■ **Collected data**

◆ ◆ ◆ ◆ ◆ ◆ ◆

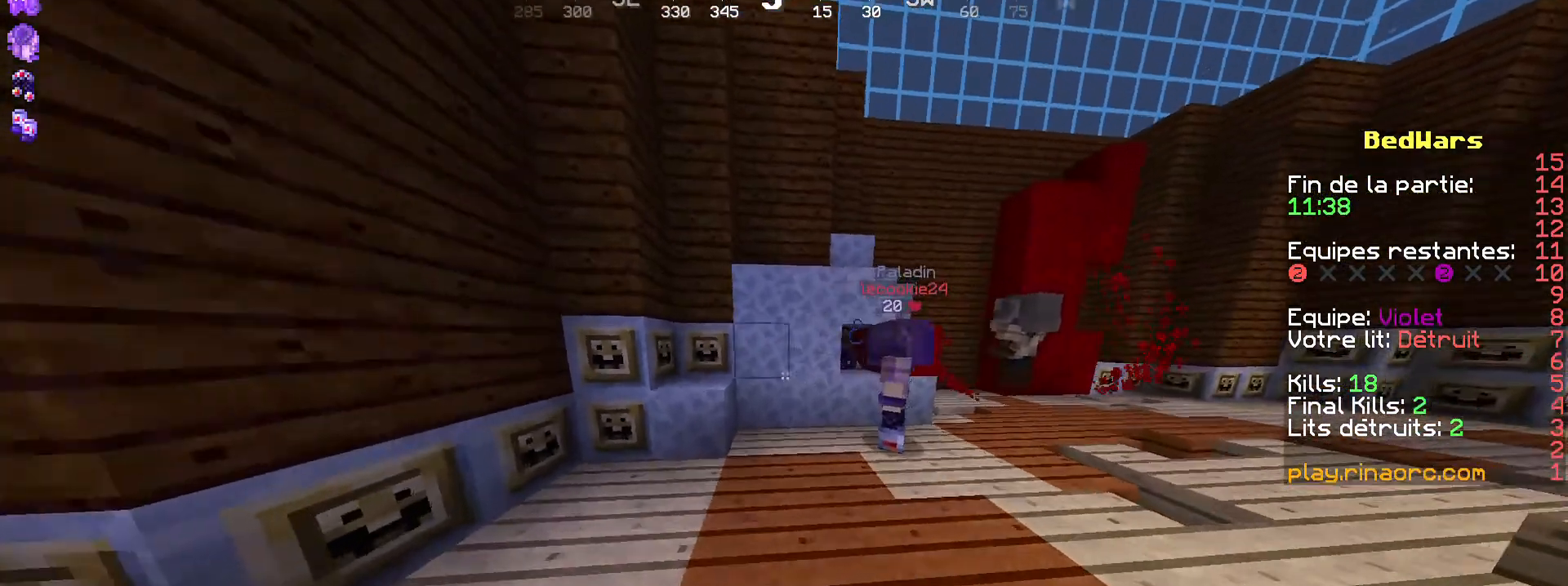
{"keys": ["z"], "mouse": [], "events": [[200, "q", "down"], [300, "space", "down"], [400, "q", "up"], [434, "space", "up"]]}
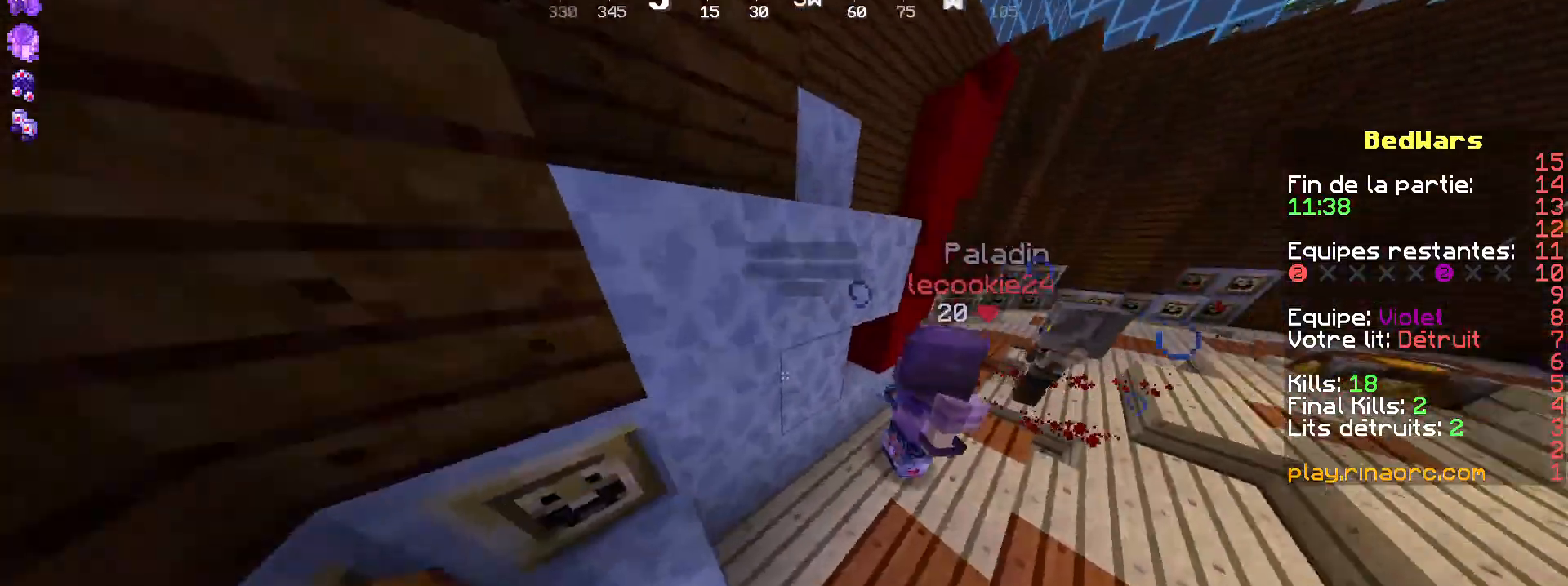
{"keys": [], "mouse": [], "events": [[34, "q", "down"], [34, "z", "up"], [167, "q", "up"], [167, "s", "down"], [434, "s", "up"]]}
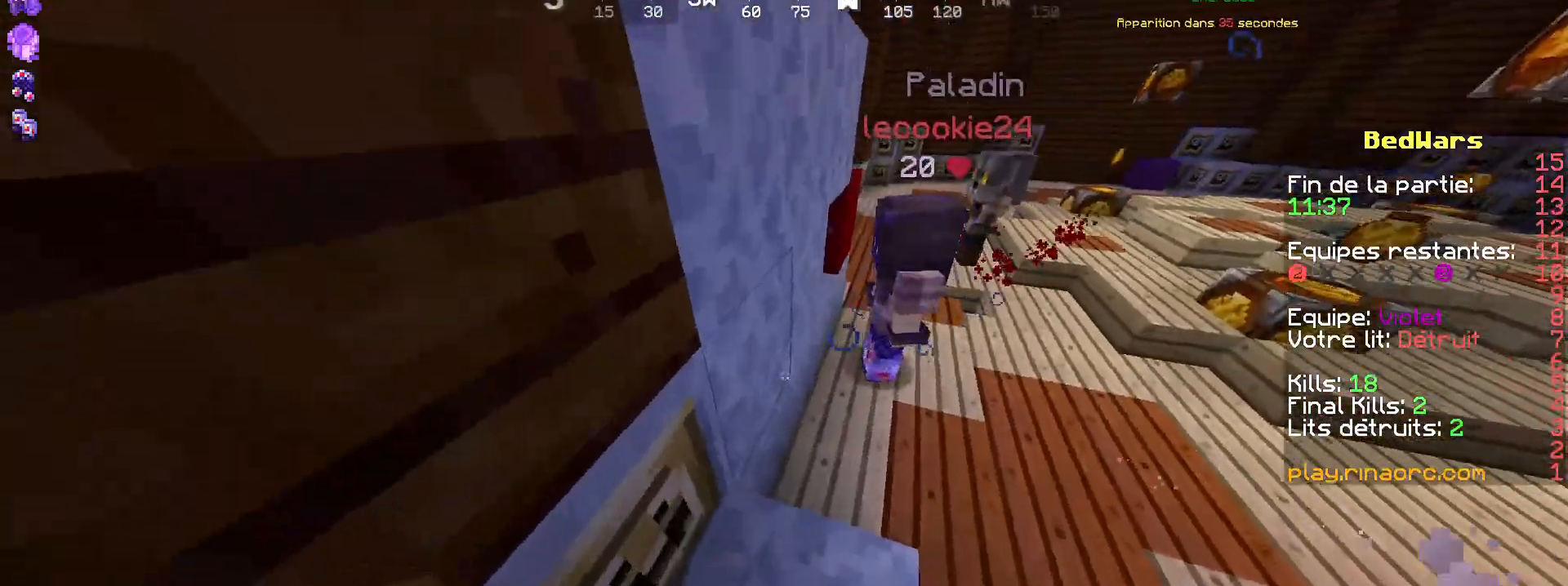
{"keys": ["z"], "mouse": [], "events": [[200, "mouse_right", "down"], [300, "mouse_right", "up"], [400, "z", "down"]]}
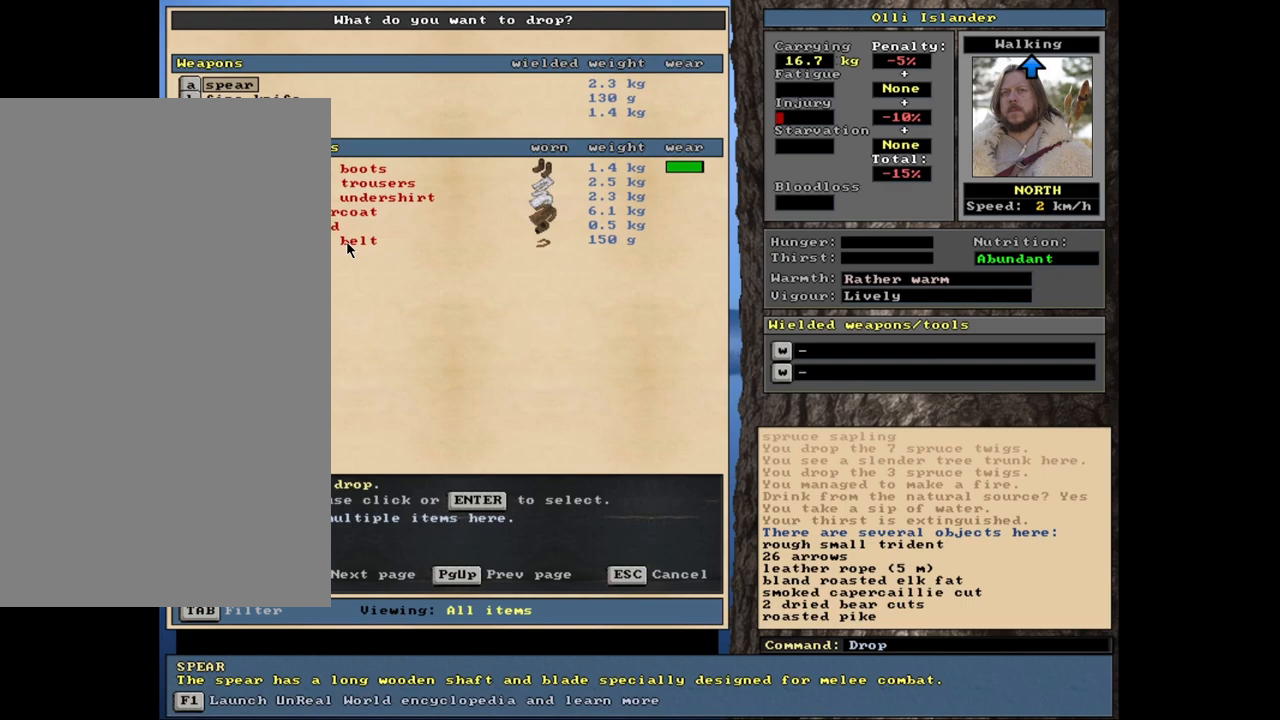
Gameplay with keyboard and mouse; each line is a JSON object with the keys and mouse buttons held at the frame after it. "events" lists presses ("down") and releases ("up") of ".", "/", "0", "1", "2", "3", "4", "5", "6", "8", "9", "a", "alt_l", "alt_r", "b", "backslash", "backspace", "c", "caps_lock", "comma", "ctrl_l", "ctrl_r", "d", "down", "e", "equals", "escape", "f", "f1", "f10", "f11", "f12", "f2", "f3", "f4", "f5", "f6", "f8", "f9", "g", "h", "i", "k", "l", "lbracket", "left", "minus", "n", "num0", "num1", "num2", "num3", "num4", "num5", "num6", "num7", "num8", "num9", "o", "p", "q", "quote", "r", "rbracket", "return", "right", "s", "semicolon", "shift_l", "shift_r", "space", "super", "t", "tab", "tilde", "up", "v", "w", "x", "y", "z", "mouse_left", "mouse_wheel", "mouse_right", "mouse_mb4" and "mouse_mb5" between this image and that frame as [ms after this image, input, new state], when the widget could be followed in between. "mouse_left", "mouse_wheel", "mouse_right", "mouse_mb4", "mouse_mb5" = the "left", "wheel", "right", "mb4", "mb5" buttons of the "mouse" list. No other keys are recorded. "wheel" means that the mouse wheel is clicked or scrolled. Mouse movement is not recorded. Not read: 7 f7 j m other_keys u.
{"keys": [], "mouse": [], "events": []}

◆ ◆ ◆ ◆ ◆ ◆ ◆

■ **What is being asked**
The entries above, without their pictures, should be written out exactly.

■ **Result**
{"keys": ["z"], "mouse": [], "events": [[200, "q", "down"], [300, "space", "down"], [400, "q", "up"], [434, "space", "up"]]}
{"keys": [], "mouse": [], "events": [[34, "q", "down"], [34, "z", "up"], [167, "q", "up"], [167, "s", "down"], [434, "s", "up"]]}
{"keys": ["z"], "mouse": [], "events": [[200, "mouse_right", "down"], [300, "mouse_right", "up"], [400, "z", "down"]]}
Gameplay with keyboard and mouse; each line is a JSON object with the keys and mouse buttons held at the frame after it. "events" lists presses ("down") and releases ("up") of ".", "/", "0", "1", "2", "3", "4", "5", "6", "8", "9", "a", "alt_l", "alt_r", "b", "backslash", "backspace", "c", "caps_lock", "comma", "ctrl_l", "ctrl_r", "d", "down", "e", "equals", "escape", "f", "f1", "f10", "f11", "f12", "f2", "f3", "f4", "f5", "f6", "f8", "f9", "g", "h", "i", "k", "l", "lbracket", "left", "minus", "n", "num0", "num1", "num2", "num3", "num4", "num5", "num6", "num7", "num8", "num9", "o", "p", "q", "quote", "r", "rbracket", "return", "right", "s", "semicolon", "shift_l", "shift_r", "space", "super", "t", "tab", "tilde", "up", "v", "w", "x", "y", "z", "mouse_left", "mouse_wheel", "mouse_right", "mouse_mb4" and "mouse_mb5" between this image and that frame as [ms after this image, input, new state], when the widget could be followed in between. "mouse_left", "mouse_wheel", "mouse_right", "mouse_mb4", "mouse_mb5" = the "left", "wheel", "right", "mb4", "mb5" buttons of the "mouse" list. No other keys are recorded. "wheel" means that the mouse wheel is clicked or scrolled. Mouse movement is not recorded. Not read: 7 f7 j m other_keys u.
{"keys": [], "mouse": [], "events": []}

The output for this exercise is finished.